*Dataset entries:*
++++++++

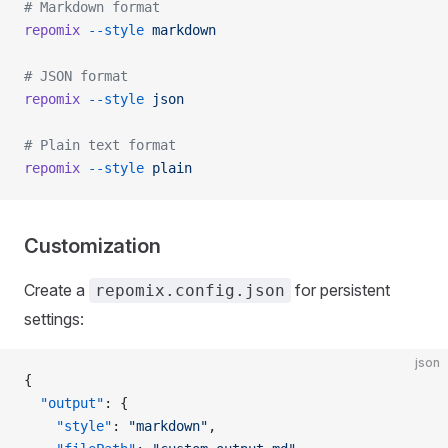
# Markdown format
repomix
 --style
 markdown
# JSON format
repomix
 --style
 json
# Plain text format
repomix
 --style
 plain
Customization
Create a
for persistent
repomix.config.json
settings:
json
{
  "output"
: {
    "style"
: 
"markdown"
,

++++++++

*Directive:* Pull together all lines from the data that mention the word "format".

*Exercise response:*
# Markdown format
# JSON format
# Plain text format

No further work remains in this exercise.